_Page extract_:
┄┄┄┄┄┄

Only after the economic crisis necessitated International Monetary Fund intervention, interest was perked concerning the resources of the Chinese in Korea, and older laws that limited them from owning real estate were loosened. However, there is still a long way to go. The Chinese in Korea might graduate from a Korean university but will find obtaining a job much like reaching for the stars -- let alone being promoted should they succeed in finding a job.

They are human beings:

The wave of the foreign laborers coming to Korea began in the early 1990s, and currently there are 275,290 foreign laborers here, more than 2 percent of all laborers in Korea. Among them, the illegal aliens who have no protection by law number 179,990. A whopping 65.4 percent of the foreign laborers work for incredibly low wages, which are withheld at times, and beaten without warning or cause, even leading to death.

Most of the experts have pointed out that a legal policy for the illegal foreign laborers needs to be installed in order to protect the human rights of the minorities.

"The foreign laborers residing in Korea are those whom we must embrace, as their human rights act as the mirror that reflects the human rights achievement of Korea," Pastor Kim said. "There is an urgent need for a policy to lawfully hire Chinese nationals in Korea and a protective legal measure for the foreigners and the Chinese nationals in Korea."

┄┄┄┄┄┄

_Extracted entries_:
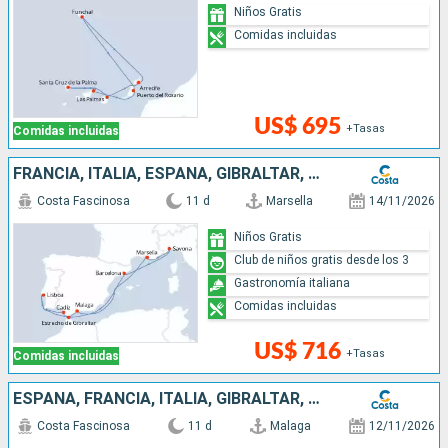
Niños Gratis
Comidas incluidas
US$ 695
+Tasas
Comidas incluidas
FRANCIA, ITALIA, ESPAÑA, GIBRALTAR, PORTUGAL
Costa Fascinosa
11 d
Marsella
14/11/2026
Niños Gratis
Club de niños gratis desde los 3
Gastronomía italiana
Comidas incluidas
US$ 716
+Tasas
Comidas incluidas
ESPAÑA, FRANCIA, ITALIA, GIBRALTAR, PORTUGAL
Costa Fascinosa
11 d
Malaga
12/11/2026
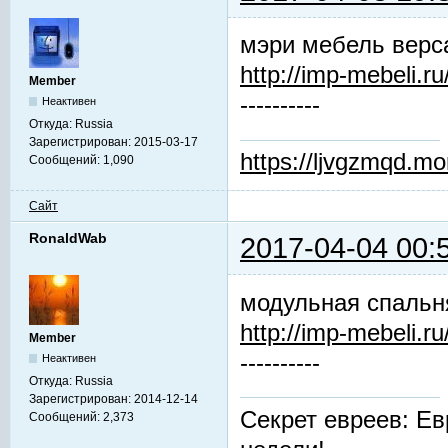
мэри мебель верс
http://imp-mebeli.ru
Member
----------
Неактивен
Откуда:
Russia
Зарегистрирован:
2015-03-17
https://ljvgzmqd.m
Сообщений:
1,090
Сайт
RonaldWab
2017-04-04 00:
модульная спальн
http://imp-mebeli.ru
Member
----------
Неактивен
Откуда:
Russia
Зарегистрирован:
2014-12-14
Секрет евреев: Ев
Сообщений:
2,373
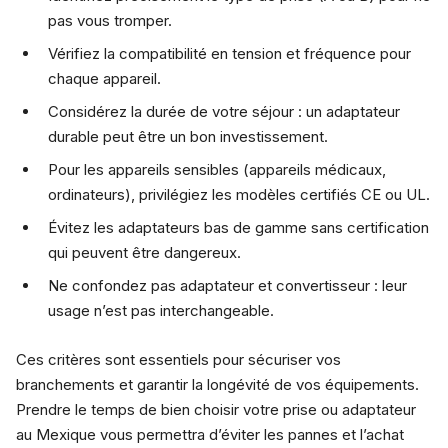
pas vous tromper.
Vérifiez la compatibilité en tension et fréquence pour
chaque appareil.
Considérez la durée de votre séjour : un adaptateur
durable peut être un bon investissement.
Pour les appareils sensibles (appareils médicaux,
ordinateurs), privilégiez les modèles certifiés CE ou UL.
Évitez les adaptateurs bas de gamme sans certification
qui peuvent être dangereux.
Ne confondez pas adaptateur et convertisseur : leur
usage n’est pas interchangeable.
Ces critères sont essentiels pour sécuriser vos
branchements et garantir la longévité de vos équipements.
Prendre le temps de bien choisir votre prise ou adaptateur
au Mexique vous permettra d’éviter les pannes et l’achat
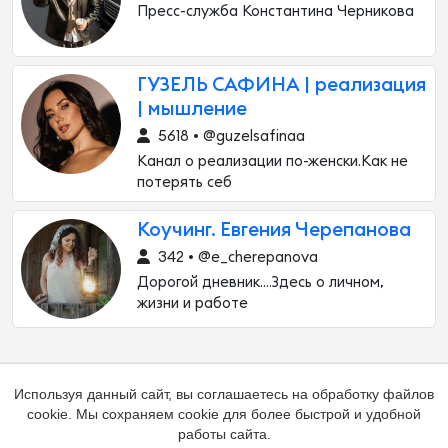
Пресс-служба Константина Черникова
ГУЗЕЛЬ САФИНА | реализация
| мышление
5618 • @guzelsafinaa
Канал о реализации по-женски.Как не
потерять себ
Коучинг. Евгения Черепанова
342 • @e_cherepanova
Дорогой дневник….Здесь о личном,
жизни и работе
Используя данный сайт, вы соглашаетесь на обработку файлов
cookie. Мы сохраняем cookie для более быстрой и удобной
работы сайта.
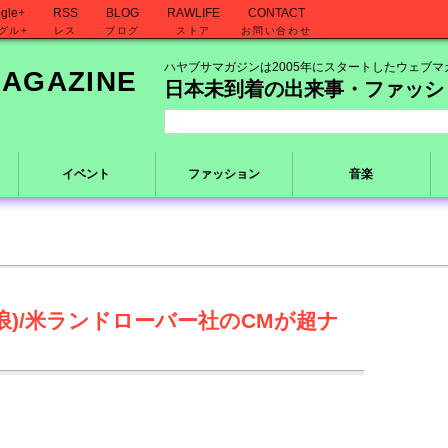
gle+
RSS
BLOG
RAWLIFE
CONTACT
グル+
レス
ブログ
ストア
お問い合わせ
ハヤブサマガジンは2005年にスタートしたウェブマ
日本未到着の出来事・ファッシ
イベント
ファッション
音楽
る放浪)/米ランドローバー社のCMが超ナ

┄┄┄┄┄┄

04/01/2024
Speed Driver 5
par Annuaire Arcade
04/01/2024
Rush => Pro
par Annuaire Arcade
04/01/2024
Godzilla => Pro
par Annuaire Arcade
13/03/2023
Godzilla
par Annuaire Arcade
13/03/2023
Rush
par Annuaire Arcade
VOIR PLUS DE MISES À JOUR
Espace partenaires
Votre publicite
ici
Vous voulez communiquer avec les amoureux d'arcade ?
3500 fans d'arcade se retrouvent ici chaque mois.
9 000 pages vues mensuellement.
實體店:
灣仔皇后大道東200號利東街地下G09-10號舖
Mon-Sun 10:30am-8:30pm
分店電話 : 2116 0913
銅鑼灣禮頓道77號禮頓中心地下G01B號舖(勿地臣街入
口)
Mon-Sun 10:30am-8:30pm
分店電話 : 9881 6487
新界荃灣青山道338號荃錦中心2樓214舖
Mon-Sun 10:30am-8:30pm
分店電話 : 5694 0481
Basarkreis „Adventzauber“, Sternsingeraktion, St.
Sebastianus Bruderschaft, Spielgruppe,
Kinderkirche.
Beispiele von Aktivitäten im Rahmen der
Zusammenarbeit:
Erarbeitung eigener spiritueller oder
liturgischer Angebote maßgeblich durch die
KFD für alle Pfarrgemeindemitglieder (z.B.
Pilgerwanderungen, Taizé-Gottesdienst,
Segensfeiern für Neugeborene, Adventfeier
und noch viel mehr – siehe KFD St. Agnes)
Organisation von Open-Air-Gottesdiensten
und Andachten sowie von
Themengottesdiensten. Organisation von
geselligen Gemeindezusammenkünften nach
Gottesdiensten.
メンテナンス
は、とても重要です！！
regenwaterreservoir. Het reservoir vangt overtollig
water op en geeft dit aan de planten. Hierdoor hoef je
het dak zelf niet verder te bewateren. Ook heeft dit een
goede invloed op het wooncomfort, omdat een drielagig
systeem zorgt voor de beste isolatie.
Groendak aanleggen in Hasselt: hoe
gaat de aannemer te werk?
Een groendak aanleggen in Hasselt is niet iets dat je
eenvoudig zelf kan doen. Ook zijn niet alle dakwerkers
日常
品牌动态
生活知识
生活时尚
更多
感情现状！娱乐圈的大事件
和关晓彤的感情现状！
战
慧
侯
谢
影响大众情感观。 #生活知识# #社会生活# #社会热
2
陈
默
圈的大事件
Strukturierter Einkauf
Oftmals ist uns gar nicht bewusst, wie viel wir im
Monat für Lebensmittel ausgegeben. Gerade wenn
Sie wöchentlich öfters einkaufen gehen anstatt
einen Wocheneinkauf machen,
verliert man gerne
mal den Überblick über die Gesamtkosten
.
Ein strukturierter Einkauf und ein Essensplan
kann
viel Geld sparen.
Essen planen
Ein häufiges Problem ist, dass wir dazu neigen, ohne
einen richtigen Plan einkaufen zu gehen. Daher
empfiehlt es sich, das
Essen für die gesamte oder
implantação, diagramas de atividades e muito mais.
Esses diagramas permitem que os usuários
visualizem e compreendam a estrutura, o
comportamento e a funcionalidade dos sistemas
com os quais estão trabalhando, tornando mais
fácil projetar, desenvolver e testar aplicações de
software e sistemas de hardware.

┄┄┄┄┄┄

_Exercises to complete_:
(A) Retype everything in the passage on foreign laborers in Korea from "Only after the" down to "finding a job.".
(B) According to the passage on foreign laborers in Korea, why does Pastor Kim say the foreign laborers residing in Korea must be embraced? Answer in one to three sentences.
Work from the passage on foreign laborers in Korea alone.

_Solutions to each task_:
(A)
Only after the economic crisis necessitated International Monetary Fund intervention, interest was perked concerning the resources of the Chinese in Korea, and older laws that limited them from owning real estate were loosened. However, there is still a long way to go. The Chinese in Korea might graduate from a Korean university but will find obtaining a job much like reaching for the stars -- let alone being promoted should they succeed in finding a job.

(B) Pastor Kim says they must be embraced because their human rights act as the mirror that reflects the human rights achievement of Korea.